■ Your assignment: An exact reproduction of all the data is needed, with no images in it.

Saved data entries
--*--
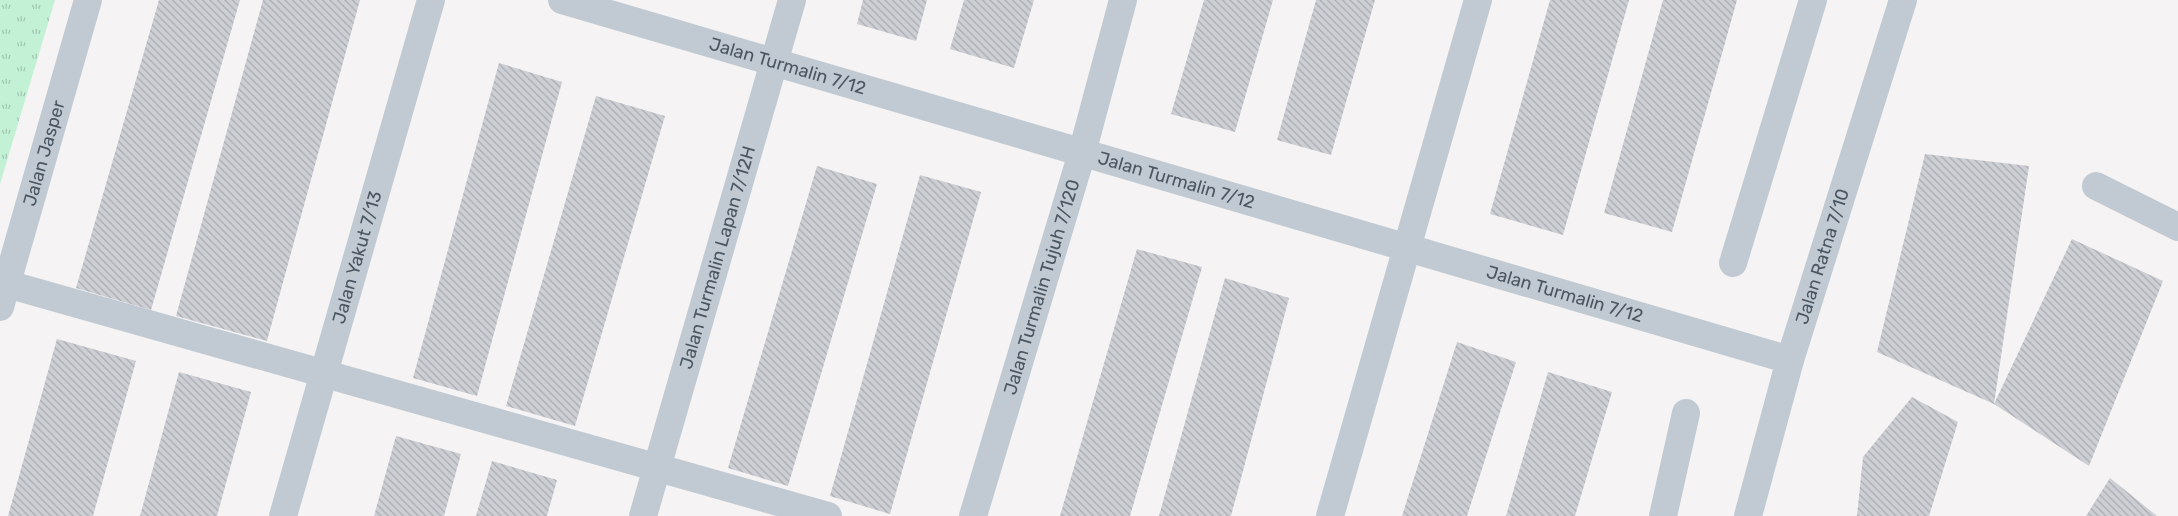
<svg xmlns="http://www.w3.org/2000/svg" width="2178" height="516" font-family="Rubik,sans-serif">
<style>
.grass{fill:url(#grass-tufts)}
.building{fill:url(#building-back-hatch)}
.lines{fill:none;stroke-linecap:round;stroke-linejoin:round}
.minor{stroke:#c1cad2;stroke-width:28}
.tertiary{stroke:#c1cad2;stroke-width:28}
.labels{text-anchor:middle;stroke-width:5;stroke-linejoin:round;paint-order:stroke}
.street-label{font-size:18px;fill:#4a5661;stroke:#fff}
</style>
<defs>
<pattern id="grass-tufts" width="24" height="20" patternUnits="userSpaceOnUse" patternTransform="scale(1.25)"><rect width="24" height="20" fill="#c3f1d5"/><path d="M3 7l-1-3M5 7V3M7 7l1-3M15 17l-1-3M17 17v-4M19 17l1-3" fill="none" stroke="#a0c6b0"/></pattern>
<pattern id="building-back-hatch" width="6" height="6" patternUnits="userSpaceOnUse" patternTransform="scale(1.25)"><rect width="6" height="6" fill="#cdcfd5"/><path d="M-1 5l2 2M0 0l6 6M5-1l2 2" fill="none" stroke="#a8abb0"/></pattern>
</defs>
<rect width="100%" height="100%" fill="#f5f3f3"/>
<path class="grass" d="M0,0H55L0,184Z"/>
<path class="building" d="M159,0H240L151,310L76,288Z
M263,0H360L267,341L176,316Z
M863,0H927L916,41L857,24Z
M964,0H1034L1014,68L950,49Z
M1204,0H1273L1235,132L1171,114Z
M1316,0H1375L1331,155L1277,140Z
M1550,0H1629L1563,235L1490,214Z
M1663,0H1737L1672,232L1604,213Z
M499,63L562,82L477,396L413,378Z
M596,96L665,116L575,426L506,406Z
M1925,154L2029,166L1994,404L2072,239L2163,281L2089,466L1994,404L1877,352Z
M817,166L877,184L788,486L728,468Z
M920,175L981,192L890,514L830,496Z
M1137,249L1202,267L1130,516H1060Z
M1225,278L1289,298L1231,516H1159Z
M57,339L136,361L93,516H8Z
M1457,342L1516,362L1467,516H1402Z
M179,372L251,392L217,516H140Z
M1548,372L1612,392L1575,516H1506Z
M1912,397L1958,422L1929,516H1857L1863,457Z
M396,436L461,454L444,516H374Z
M492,461L557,480L547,516H476Z
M2110,478L2157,516H2086Z"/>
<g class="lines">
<g class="minor">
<path id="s1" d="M562,0L1790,360"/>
<path d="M2096,186L2178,227"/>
<path d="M1733,263L1813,0"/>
<path d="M7,284L828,516"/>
<path id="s2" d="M0,307L88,0"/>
<path id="s3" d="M283,516L431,0"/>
<path id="s4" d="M643,516L792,0"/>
<path id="s5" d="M973,516L1082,153L1123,0"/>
<path d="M1330,516L1478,0"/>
<path d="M1663,516L1686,413"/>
</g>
<path class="tertiary" id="s6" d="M1748,516L1790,360L1903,0"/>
</g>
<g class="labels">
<g class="street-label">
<text dy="6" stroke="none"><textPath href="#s1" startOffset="235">Jalan Turmalin 7/12</textPath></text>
<text dy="6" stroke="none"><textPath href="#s2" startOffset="160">Jalan Jasper</textPath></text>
<text dy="6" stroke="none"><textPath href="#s1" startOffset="640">Jalan Turmalin 7/12</textPath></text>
<text dy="6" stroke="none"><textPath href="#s6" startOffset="270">Jalan Ratna 7/10</textPath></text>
<text dy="6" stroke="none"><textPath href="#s3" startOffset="269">Jalan Yakut 7/13</textPath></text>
<text dy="6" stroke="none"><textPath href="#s4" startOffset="269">Jalan Turmalin Lapan 7/12H</textPath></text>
<text dy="6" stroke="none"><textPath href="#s5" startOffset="239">Jalan Turmalin Tujuh 7/120</textPath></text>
<text dy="6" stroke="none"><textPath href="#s1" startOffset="1045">Jalan Turmalin 7/12</textPath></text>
</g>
</g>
</svg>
--*--
■ Task output:
<svg xmlns="http://www.w3.org/2000/svg" width="2178" height="516" font-family="Rubik,sans-serif">
<style>
.grass{fill:url(#grass-tufts)}
.building{fill:url(#building-back-hatch)}
.lines{fill:none;stroke-linecap:round;stroke-linejoin:round}
.minor{stroke:#c1cad2;stroke-width:28}
.tertiary{stroke:#c1cad2;stroke-width:28}
.labels{text-anchor:middle;stroke-width:5;stroke-linejoin:round;paint-order:stroke}
.street-label{font-size:18px;fill:#4a5661;stroke:#fff}
</style>
<defs>
<pattern id="grass-tufts" width="24" height="20" patternUnits="userSpaceOnUse" patternTransform="scale(1.25)"><rect width="24" height="20" fill="#c3f1d5"/><path d="M3 7l-1-3M5 7V3M7 7l1-3M15 17l-1-3M17 17v-4M19 17l1-3" fill="none" stroke="#a0c6b0"/></pattern>
<pattern id="building-back-hatch" width="6" height="6" patternUnits="userSpaceOnUse" patternTransform="scale(1.25)"><rect width="6" height="6" fill="#cdcfd5"/><path d="M-1 5l2 2M0 0l6 6M5-1l2 2" fill="none" stroke="#a8abb0"/></pattern>
</defs>
<rect width="100%" height="100%" fill="#f5f3f3"/>
<path class="grass" d="M0,0H55L0,184Z"/>
<path class="building" d="M159,0H240L151,310L76,288Z
M263,0H360L267,341L176,316Z
M863,0H927L916,41L857,24Z
M964,0H1034L1014,68L950,49Z
M1204,0H1273L1235,132L1171,114Z
M1316,0H1375L1331,155L1277,140Z
M1550,0H1629L1563,235L1490,214Z
M1663,0H1737L1672,232L1604,213Z
M499,63L562,82L477,396L413,378Z
M596,96L665,116L575,426L506,406Z
M1925,154L2029,166L1994,404L2072,239L2163,281L2089,466L1994,404L1877,352Z
M817,166L877,184L788,486L728,468Z
M920,175L981,192L890,514L830,496Z
M1137,249L1202,267L1130,516H1060Z
M1225,278L1289,298L1231,516H1159Z
M57,339L136,361L93,516H8Z
M1457,342L1516,362L1467,516H1402Z
M179,372L251,392L217,516H140Z
M1548,372L1612,392L1575,516H1506Z
M1912,397L1958,422L1929,516H1857L1863,457Z
M396,436L461,454L444,516H374Z
M492,461L557,480L547,516H476Z
M2110,478L2157,516H2086Z"/>
<g class="lines">
<g class="minor">
<path id="s1" d="M562,0L1790,360"/>
<path d="M2096,186L2178,227"/>
<path d="M1733,263L1813,0"/>
<path d="M7,284L828,516"/>
<path id="s2" d="M0,307L88,0"/>
<path id="s3" d="M283,516L431,0"/>
<path id="s4" d="M643,516L792,0"/>
<path id="s5" d="M973,516L1082,153L1123,0"/>
<path d="M1330,516L1478,0"/>
<path d="M1663,516L1686,413"/>
</g>
<path class="tertiary" id="s6" d="M1748,516L1790,360L1903,0"/>
</g>
<g class="labels">
<g class="street-label">
<text dy="6" stroke="none"><textPath href="#s1" startOffset="235">Jalan Turmalin 7/12</textPath></text>
<text dy="6" stroke="none"><textPath href="#s2" startOffset="160">Jalan Jasper</textPath></text>
<text dy="6" stroke="none"><textPath href="#s1" startOffset="640">Jalan Turmalin 7/12</textPath></text>
<text dy="6" stroke="none"><textPath href="#s6" startOffset="270">Jalan Ratna 7/10</textPath></text>
<text dy="6" stroke="none"><textPath href="#s3" startOffset="269">Jalan Yakut 7/13</textPath></text>
<text dy="6" stroke="none"><textPath href="#s4" startOffset="269">Jalan Turmalin Lapan 7/12H</textPath></text>
<text dy="6" stroke="none"><textPath href="#s5" startOffset="239">Jalan Turmalin Tujuh 7/120</textPath></text>
<text dy="6" stroke="none"><textPath href="#s1" startOffset="1045">Jalan Turmalin 7/12</textPath></text>
</g>
</g>
</svg>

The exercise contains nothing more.